This project has moved and is read-only. For the latest updates, please go here.

C# sample grammar

Oct 28, 2008 at 11:01 PM
Just had a quick look at it, seems quite fully featured. I realize that its only a sample, but it looks like it could be used for some code analysis or transformation before passing the code on to the framework compiler.

I notice that the section on arrays is not there (the parser stopped on an array declaration). Is there any technical reason for this, or is it just waiting to be finished?
Oct 29, 2008 at 12:03 AM
Edited Oct 29, 2008 at 12:05 AM
Unfortunately, this grammar is really half-baked, to use just as a sample. I didn't spend much time bringing it to full language support. The problem with arrays - most likely is a bug, there are some array type definitions there.
The reasons I left it as it is now:
1. It is a sample.
2. The grammar(s) provided in language specs (c# and other language standards) are aimed at explaining the syntax to humans, not parsing it with specific parsing method like LALR. The grammar therefore has to be tweaked substantially for use in parser impelementation. The amount of tweaking depends on parsing method (LR, LALR, LL, etc), some claim to be easier, but all methods require this. So I decided not to tweak it too much, and stay close to original
3. Even with adjusted grammar, there still may be ambiguities for parser which should be resolved by out-of-grammar rules (like shift preference, or extented lookaheads in source). c# is no exception, and it has several cases when extra lookahead scan is necessary. I decided not to overcomplicate the sample with all these things, so I just "adjusted" parts of the grammar to remove conflicts. The array declaration might be one of the victims.

But the main reason for leaving c# grammar in this incomplete state is that I'm planning to implement some advanced/extended parsing algorithm (LRE). I expect it to handle much better such complex grammars as c# than LALR currently used in Irony, so current LALR conflicts would not appear at all. So I simply decided to wait for this to happen - don't even ask me when....
For now, if you have particular use in mind, you're free to fix it - I will help if I can
Thank you
Oct 29, 2008 at 12:37 AM
Edited Oct 29, 2008 at 12:39 AM
Yea I’ve wrestled with grammar ambiguities in the past, just comes with the territory. Thankfully I don’t really need a semantically correct parser, i.e., it doesn’t have to restrict illegal constructs, I'm just looking for something that will read in a source file. The code can be semantically verified by the framework C# compiler. I use Script# quite a bit, and until its updated to support generics and other C# 2/3 syntax, I would like to ‘pre-process’ files and strip all that out before handing it off to the Script# compiler.

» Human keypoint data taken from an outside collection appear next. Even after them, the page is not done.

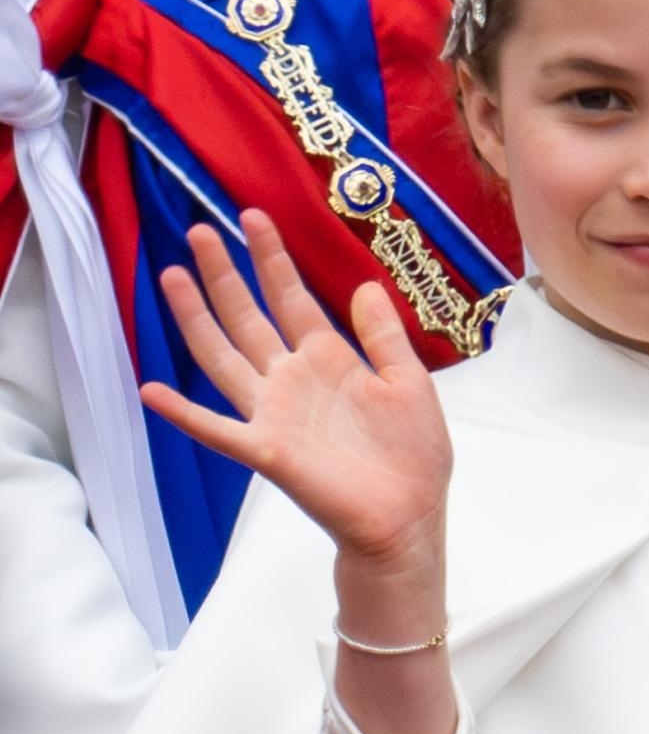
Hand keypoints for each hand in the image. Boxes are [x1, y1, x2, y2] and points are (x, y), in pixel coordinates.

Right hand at [140, 210, 451, 567]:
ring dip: (197, 319)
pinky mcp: (268, 451)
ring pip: (225, 358)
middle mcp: (293, 379)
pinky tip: (151, 390)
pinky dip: (184, 413)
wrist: (409, 515)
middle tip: (200, 230)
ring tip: (172, 276)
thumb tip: (366, 285)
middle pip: (249, 317)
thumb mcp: (409, 382)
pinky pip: (217, 430)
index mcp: (330, 359)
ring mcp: (275, 413)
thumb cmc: (413, 454)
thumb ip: (385, 336)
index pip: (292, 299)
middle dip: (226, 274)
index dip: (272, 259)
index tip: (254, 217)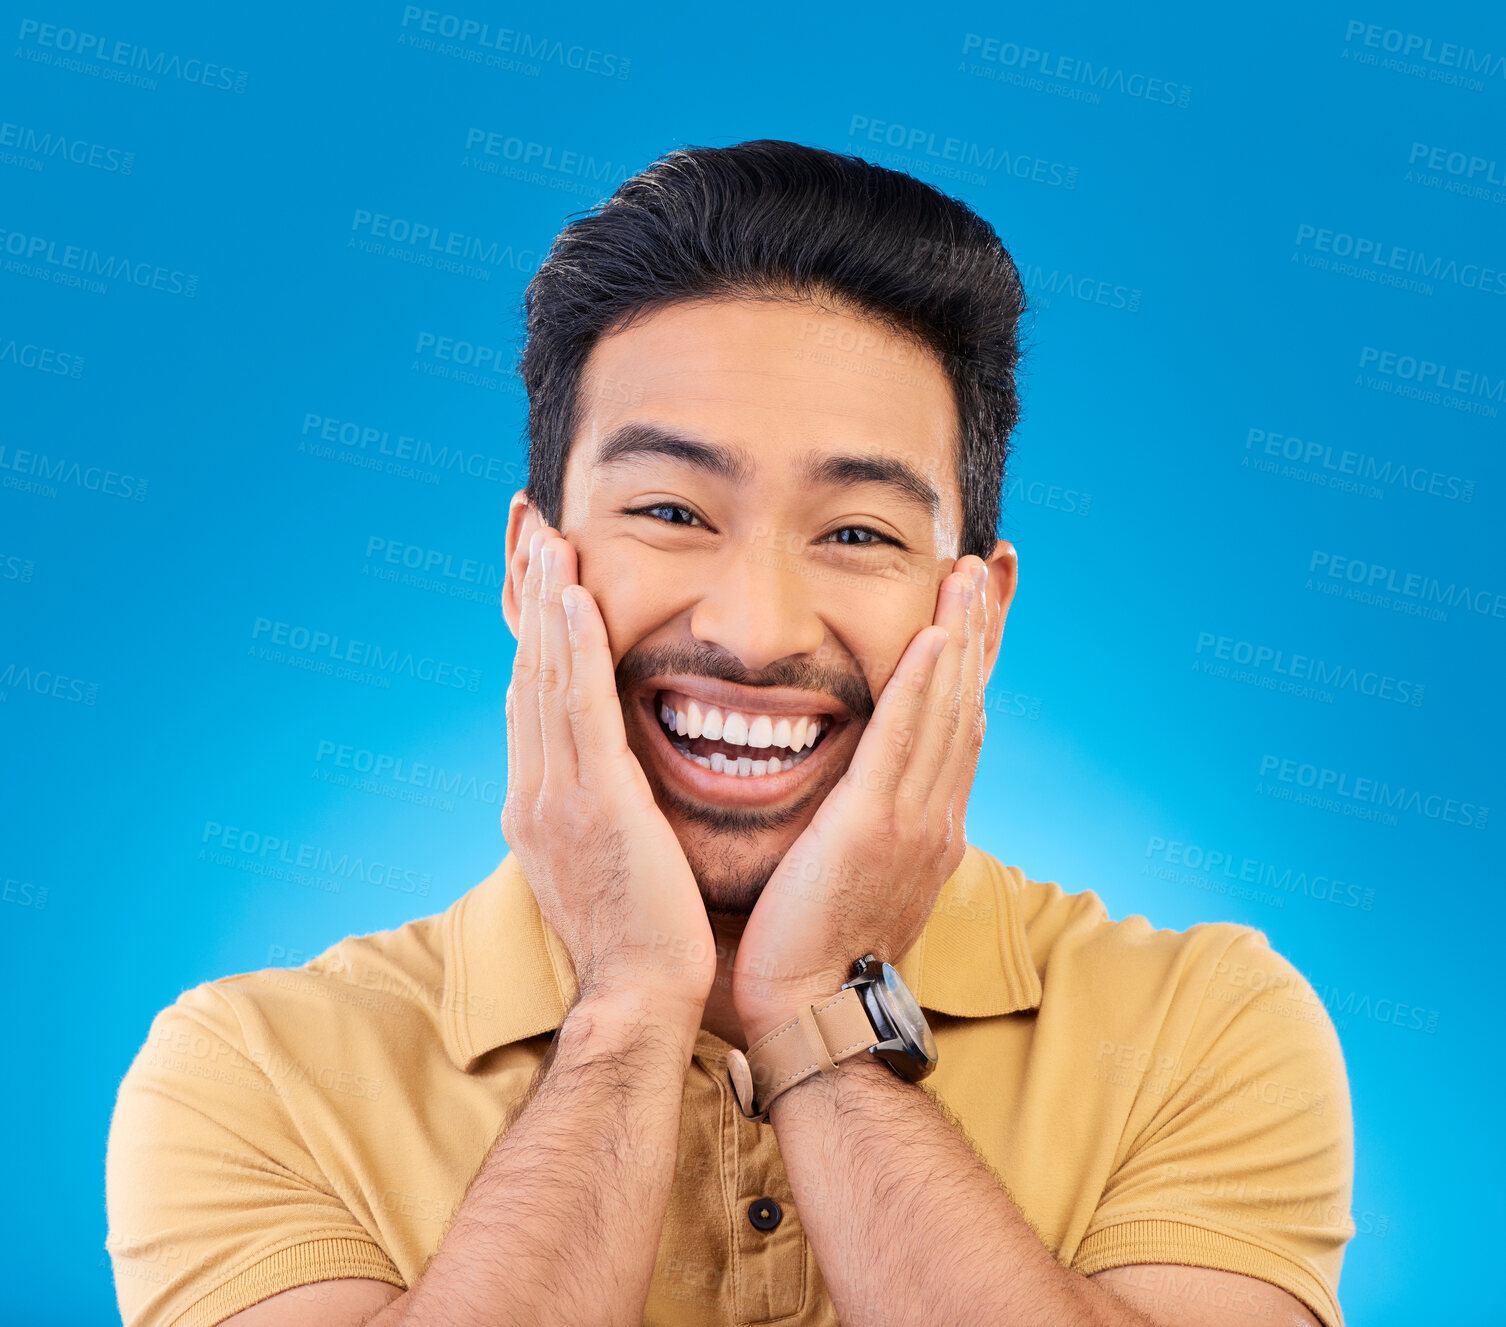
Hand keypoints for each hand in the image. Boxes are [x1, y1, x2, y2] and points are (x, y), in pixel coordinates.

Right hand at [501, 527, 716, 1011]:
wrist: (638, 997)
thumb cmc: (638, 937)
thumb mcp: (605, 859)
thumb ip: (599, 806)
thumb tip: (609, 771)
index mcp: (537, 804)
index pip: (530, 697)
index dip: (534, 633)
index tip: (541, 577)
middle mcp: (532, 792)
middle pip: (526, 673)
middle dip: (530, 599)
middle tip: (532, 530)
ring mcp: (555, 797)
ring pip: (545, 680)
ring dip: (546, 603)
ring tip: (549, 539)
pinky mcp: (594, 804)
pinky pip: (579, 711)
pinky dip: (572, 651)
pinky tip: (576, 599)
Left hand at [731, 557, 990, 1040]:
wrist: (810, 1011)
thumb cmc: (813, 949)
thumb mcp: (853, 875)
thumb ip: (863, 826)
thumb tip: (856, 797)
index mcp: (928, 826)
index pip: (956, 725)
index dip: (968, 663)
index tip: (974, 610)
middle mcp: (936, 816)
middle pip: (964, 704)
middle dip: (976, 632)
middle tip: (983, 569)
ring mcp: (915, 821)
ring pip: (945, 711)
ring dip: (958, 638)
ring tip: (964, 576)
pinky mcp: (878, 827)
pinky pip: (906, 741)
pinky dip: (924, 685)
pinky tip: (934, 636)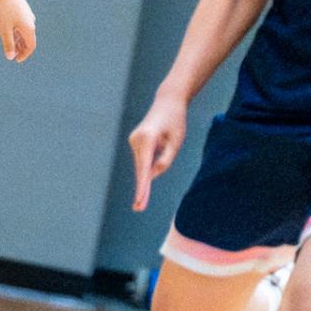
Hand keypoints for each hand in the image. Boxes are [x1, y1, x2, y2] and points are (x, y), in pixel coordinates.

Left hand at [0, 0, 35, 61]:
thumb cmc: (3, 11)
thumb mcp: (4, 30)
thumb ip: (8, 44)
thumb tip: (10, 57)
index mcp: (29, 28)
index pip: (31, 46)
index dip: (24, 55)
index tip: (16, 60)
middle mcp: (31, 22)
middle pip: (29, 39)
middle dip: (21, 48)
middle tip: (12, 54)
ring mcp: (28, 14)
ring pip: (25, 31)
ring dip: (19, 39)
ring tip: (10, 44)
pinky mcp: (23, 8)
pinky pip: (23, 24)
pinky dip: (18, 31)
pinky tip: (9, 31)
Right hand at [127, 92, 186, 211]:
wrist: (168, 102)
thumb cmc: (175, 121)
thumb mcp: (176, 142)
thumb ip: (165, 161)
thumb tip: (152, 175)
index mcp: (148, 139)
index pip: (144, 169)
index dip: (142, 188)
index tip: (139, 202)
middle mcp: (136, 140)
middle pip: (141, 169)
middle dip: (143, 188)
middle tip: (139, 209)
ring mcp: (134, 140)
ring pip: (142, 165)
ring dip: (149, 171)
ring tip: (166, 146)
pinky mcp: (135, 141)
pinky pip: (143, 159)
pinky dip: (148, 164)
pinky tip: (161, 145)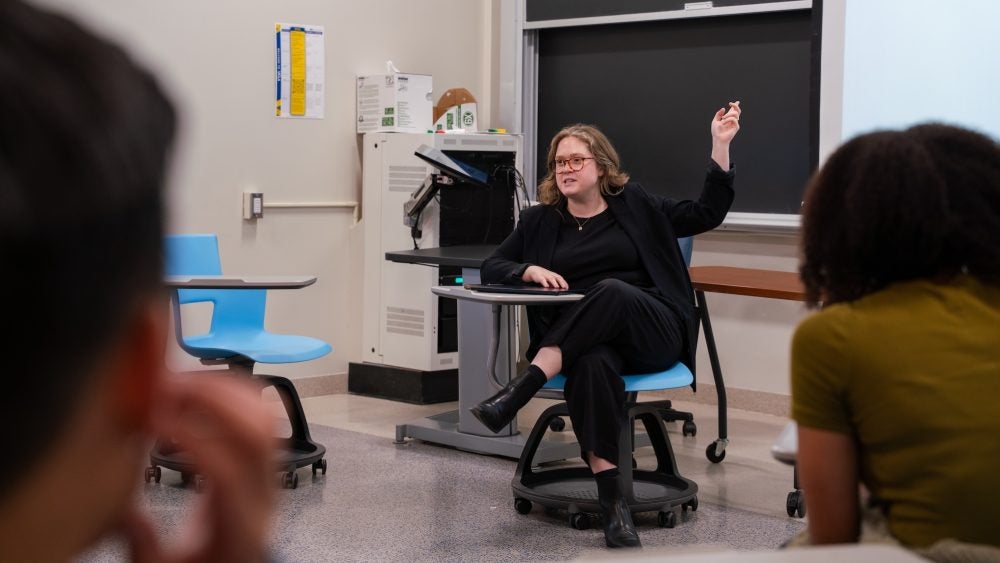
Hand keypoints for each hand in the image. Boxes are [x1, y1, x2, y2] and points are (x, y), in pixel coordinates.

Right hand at [124, 373, 274, 562]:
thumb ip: (140, 539)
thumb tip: (112, 503)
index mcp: (239, 526)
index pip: (227, 473)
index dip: (193, 439)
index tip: (154, 421)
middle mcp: (264, 495)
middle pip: (257, 434)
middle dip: (213, 400)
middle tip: (166, 387)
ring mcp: (271, 474)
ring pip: (265, 418)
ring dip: (224, 390)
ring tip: (180, 382)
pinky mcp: (267, 460)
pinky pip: (262, 416)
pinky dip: (233, 393)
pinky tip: (199, 389)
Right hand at [522, 265, 567, 288]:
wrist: (533, 270)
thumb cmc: (543, 276)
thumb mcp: (549, 279)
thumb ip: (554, 284)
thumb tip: (560, 290)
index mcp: (553, 275)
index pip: (560, 278)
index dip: (564, 282)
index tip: (567, 288)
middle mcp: (550, 274)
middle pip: (557, 277)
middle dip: (561, 282)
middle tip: (564, 288)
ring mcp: (545, 275)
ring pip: (551, 278)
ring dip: (554, 283)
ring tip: (557, 287)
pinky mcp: (539, 276)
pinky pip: (542, 279)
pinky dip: (544, 283)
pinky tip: (546, 286)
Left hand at [711, 101, 740, 145]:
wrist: (718, 139)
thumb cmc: (716, 132)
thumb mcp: (715, 121)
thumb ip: (718, 114)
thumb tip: (723, 108)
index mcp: (727, 119)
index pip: (733, 112)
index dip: (735, 106)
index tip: (737, 102)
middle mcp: (732, 121)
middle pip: (737, 111)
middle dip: (735, 106)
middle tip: (730, 103)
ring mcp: (734, 124)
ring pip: (735, 114)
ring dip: (728, 114)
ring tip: (723, 118)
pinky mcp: (736, 127)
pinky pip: (734, 119)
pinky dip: (728, 120)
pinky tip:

The thing is, for even the most basic transformation, you need a complete C# parser, and that’s a big chunk of off-topic work. I’ve been looking around at the various parser generator technologies, and this is the first one that’s ‘clicked’ with me, something clean that I can work with.

Appreciate the offer for help, I’m sure I’ll take you up on it. I think in the meantime I’ll work on another project I have in mind, to pre-process CSS, should be a lot easier to write a parser for that :)
Oct 29, 2008 at 7:43 AM
Good luck, and let me know how it goes